Border Seizures Rise As Traffickers Targeted

Dushanbe, Tajikistan --- Expected military strikes against
Afghanistan have sent fears rippling among some of the Bush
administration's declared foes: illegal drug traffickers.

The United Nations said seizures of opium and heroin along the
Afghan-Tajik border have doubled since the Sept. 11 attacks on the
World Trade Center and the Pentagon. That is an indication, it says,
that drug traffickers are trying to empty their stocks before any
fighting in Afghanistan disrupts business.

Matthew Kahane, a senior U.N. official in the Tajik capital, said
drug traffickers fear they will become targets of the
administration's declared war against terrorism and those who fund it.

"They assume the war on terrorism will target the financial bases of
terrorism, and drugs is one of them," Kahane said in an interview.

Afghanistan's ruling Taliban banned the growing of opium poppies last
year as a sin against Islam. The ban helped Afghanistan win $43
million in emergency aid to help it deal with the effects of a
prolonged drought.

Still, enormous amounts of opium and heroin stockpiled before the ban
continue to flow out of the country, most of it through Tajikistan
and Russia on its way to Europe, U.N. and Tajik officials say.

Since Sept. 11, confiscations of heroin in Tajikistan by Tajik and
Russian border guards have doubled from three to six a week, with
each seizure averaging between 110 and 176 pounds, Kahane said. He
and other international narcotics experts think that the seizures
account for roughly 10 percent of the overall trade.

= DATA PROVIDED =
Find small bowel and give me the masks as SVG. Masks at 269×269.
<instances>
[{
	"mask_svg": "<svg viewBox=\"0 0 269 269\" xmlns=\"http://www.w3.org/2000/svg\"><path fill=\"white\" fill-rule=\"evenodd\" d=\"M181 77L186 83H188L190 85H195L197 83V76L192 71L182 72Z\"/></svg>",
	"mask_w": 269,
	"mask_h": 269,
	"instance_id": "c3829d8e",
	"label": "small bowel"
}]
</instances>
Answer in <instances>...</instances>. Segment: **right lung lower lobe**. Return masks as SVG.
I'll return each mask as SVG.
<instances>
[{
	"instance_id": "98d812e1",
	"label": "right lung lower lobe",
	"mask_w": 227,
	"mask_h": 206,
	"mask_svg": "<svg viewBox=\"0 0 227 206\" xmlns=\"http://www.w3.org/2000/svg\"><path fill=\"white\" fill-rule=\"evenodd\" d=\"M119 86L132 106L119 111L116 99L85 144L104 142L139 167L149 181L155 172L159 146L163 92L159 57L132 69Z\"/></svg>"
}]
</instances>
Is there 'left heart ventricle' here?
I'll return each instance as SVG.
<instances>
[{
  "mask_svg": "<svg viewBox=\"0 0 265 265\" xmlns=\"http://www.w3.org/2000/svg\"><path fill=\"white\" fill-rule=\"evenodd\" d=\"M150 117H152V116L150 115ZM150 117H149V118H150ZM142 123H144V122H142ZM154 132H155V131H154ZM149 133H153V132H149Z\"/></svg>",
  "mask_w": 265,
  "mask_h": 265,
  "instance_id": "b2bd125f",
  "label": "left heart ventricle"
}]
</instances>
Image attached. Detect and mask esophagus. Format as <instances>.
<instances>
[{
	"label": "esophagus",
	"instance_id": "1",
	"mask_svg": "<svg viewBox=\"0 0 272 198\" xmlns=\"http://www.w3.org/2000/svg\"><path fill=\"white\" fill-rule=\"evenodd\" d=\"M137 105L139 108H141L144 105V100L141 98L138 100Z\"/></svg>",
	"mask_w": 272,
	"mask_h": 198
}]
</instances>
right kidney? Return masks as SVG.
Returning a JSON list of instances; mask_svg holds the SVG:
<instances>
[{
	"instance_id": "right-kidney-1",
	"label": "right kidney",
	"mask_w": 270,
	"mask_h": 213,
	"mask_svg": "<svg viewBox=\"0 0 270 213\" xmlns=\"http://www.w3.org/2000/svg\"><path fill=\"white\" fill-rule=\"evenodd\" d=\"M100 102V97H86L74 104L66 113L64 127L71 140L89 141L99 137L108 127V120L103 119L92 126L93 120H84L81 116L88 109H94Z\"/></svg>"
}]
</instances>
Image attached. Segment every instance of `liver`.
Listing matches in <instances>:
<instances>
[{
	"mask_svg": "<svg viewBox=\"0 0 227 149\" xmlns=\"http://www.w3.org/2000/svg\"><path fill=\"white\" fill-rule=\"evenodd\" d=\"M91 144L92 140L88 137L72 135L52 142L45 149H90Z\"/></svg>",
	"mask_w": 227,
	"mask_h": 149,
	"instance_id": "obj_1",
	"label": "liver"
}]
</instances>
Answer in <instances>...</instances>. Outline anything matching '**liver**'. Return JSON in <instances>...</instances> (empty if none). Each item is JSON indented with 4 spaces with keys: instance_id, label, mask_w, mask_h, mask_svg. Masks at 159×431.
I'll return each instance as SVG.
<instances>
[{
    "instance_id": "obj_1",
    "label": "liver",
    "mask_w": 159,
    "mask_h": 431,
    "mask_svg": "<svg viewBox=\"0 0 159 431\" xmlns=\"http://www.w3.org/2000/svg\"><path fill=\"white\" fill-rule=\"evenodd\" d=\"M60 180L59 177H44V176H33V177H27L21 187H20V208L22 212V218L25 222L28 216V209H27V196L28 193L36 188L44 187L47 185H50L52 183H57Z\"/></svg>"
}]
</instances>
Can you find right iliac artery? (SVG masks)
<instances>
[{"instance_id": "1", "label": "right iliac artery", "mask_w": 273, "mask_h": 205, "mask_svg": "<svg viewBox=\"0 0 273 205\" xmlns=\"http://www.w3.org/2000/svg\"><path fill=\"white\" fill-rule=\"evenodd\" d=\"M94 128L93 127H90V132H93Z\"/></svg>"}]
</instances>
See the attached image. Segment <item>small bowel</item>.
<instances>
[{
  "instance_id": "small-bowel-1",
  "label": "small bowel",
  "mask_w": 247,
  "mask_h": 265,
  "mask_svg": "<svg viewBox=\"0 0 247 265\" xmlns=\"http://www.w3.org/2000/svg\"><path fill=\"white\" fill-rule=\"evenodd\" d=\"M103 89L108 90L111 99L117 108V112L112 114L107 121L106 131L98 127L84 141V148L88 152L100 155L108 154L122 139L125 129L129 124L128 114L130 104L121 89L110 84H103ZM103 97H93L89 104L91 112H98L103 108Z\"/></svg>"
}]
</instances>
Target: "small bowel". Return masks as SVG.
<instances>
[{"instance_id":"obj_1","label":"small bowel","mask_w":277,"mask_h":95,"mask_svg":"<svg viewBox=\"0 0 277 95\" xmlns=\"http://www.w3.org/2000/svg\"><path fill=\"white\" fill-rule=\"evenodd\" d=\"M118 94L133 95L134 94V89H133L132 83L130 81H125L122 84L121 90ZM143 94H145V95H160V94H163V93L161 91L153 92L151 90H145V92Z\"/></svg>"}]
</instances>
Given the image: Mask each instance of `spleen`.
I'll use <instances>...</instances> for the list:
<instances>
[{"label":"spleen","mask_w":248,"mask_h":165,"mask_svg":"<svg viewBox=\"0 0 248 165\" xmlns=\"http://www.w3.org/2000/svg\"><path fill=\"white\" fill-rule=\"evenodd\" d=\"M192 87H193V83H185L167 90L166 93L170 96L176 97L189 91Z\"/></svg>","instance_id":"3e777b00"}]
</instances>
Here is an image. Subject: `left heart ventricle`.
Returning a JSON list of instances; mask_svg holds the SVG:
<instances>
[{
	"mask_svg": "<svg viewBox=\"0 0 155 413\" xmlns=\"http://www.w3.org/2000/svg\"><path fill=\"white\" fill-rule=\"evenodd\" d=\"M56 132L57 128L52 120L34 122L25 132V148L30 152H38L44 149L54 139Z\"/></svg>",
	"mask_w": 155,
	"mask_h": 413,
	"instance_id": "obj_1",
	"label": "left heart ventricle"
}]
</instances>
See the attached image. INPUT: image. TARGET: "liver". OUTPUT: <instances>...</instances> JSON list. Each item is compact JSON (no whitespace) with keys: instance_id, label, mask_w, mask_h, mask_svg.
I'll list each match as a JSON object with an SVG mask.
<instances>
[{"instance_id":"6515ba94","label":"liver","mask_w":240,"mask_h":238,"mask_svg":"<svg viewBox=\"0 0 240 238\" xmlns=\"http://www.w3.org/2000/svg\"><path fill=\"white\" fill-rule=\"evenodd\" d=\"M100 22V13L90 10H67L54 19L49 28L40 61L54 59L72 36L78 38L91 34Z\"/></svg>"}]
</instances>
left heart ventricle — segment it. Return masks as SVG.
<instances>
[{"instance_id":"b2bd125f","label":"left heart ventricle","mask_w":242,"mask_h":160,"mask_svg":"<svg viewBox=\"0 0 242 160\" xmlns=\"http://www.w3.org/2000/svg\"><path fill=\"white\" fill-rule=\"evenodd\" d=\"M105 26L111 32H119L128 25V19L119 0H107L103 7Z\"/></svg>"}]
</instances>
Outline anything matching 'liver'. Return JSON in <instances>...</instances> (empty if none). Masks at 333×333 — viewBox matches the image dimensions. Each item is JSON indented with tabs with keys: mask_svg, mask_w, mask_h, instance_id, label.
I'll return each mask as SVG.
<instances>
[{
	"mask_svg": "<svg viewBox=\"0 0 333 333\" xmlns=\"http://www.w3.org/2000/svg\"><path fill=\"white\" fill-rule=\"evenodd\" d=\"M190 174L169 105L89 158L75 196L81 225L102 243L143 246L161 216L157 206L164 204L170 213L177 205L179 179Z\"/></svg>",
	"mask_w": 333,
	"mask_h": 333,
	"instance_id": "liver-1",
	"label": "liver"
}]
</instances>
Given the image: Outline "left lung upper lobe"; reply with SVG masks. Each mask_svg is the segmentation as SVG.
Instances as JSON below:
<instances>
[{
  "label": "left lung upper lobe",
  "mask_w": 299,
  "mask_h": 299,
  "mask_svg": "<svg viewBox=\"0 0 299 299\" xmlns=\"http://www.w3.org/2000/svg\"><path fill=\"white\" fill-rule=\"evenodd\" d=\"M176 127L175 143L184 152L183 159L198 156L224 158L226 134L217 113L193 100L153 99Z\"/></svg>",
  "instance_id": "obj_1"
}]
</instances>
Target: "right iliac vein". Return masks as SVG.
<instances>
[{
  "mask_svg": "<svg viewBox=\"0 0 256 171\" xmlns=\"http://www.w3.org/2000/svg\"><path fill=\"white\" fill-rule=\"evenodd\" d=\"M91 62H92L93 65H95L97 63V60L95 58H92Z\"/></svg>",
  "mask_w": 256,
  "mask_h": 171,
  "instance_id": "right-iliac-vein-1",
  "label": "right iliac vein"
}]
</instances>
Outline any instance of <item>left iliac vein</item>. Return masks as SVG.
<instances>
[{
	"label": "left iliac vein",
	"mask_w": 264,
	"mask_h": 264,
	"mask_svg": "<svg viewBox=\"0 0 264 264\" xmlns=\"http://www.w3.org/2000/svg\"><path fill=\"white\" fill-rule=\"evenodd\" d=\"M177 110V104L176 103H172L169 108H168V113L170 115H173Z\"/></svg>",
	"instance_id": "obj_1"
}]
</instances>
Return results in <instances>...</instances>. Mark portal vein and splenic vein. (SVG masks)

= WRITTEN REQUEST 1 =
In the article on drug seizures at the Afghan-Tajik border, how much emergency aid did the opium poppy ban help Afghanistan win?
= WRITTEN REQUEST 2 =
Please copy the stretch of the article on drug seizures at the Afghan-Tajik border from "Afghanistan's ruling Taliban" through "prolonged drought.".
= WRITTEN REQUEST 3 =
Write the next part of the article on drug seizures at the Afghan-Tajik border, picking up after its final sentence.

= WRITTEN REPLY 1 =
$43 million.

= WRITTEN REPLY 2 =
Afghanistan's ruling Taliban banned the growing of opium poppies last
year as a sin against Islam. The ban helped Afghanistan win $43
million in emergency aid to help it deal with the effects of a
prolonged drought.

= WRITTEN REPLY 3 =
Most of the international attention on Afghanistan's narcotics trade
has focused on the ruling Taliban and a feared merger between drugs
and growing Islamic militancy in neighboring Central Asia. Until the
Taliban's ban on poppy growing, Afghanistan produced three-quarters
of the world's opium, with most of the heroin reaching Europe.

Yet analysts and officials in Tajikistan say the lucrative business
encompasses a wide range of participants, including Tajik officials,
Russian troops and the Afghan rebel coalition whose anti-Taliban
struggle last week received the public endorsement of President Bush.

"Everyone feeds on it," said Muzaffar Olimov, director of the Orient
Public Policy Center in Tajikistan. Both the Taliban and its rivals
occupy territory used to cultivate poppy fields, and each controls
sections of the frontier where processed heroin leaves the country,
Olimov and U.N. officials said.

About 16,000 Russian soldiers and border guards are based in this
former Soviet Central Asian republic. They hold the main
responsibility for monitoring Tajikistan's 1,000-mile border with
neighboring Afghanistan.

For this arid, mountainous country of 6 million people, the
implications for the curtailment of the drug trade are potentially
dire. Olimov and U.N. officials said the trafficking of heroin
accounts for 20 percent to 30 percent of the economy of Tajikistan,
where the per-capita income is less than $1 per day.

Many poor Tajiks are employed as couriers to ferry heroin to Moscow
aboard trains. Authorities in Tajikistan say couriers are paid up to
$200 for each trip, or paid in kind with heroin. Women with children
are particularly coveted as couriers because they are less subject to
inspection and, if caught, routinely serve lighter jail sentences
than men.

Politically, analysts said, the drug trade helps knit together a
fragile coalition government of poorly paid officials and military
officers.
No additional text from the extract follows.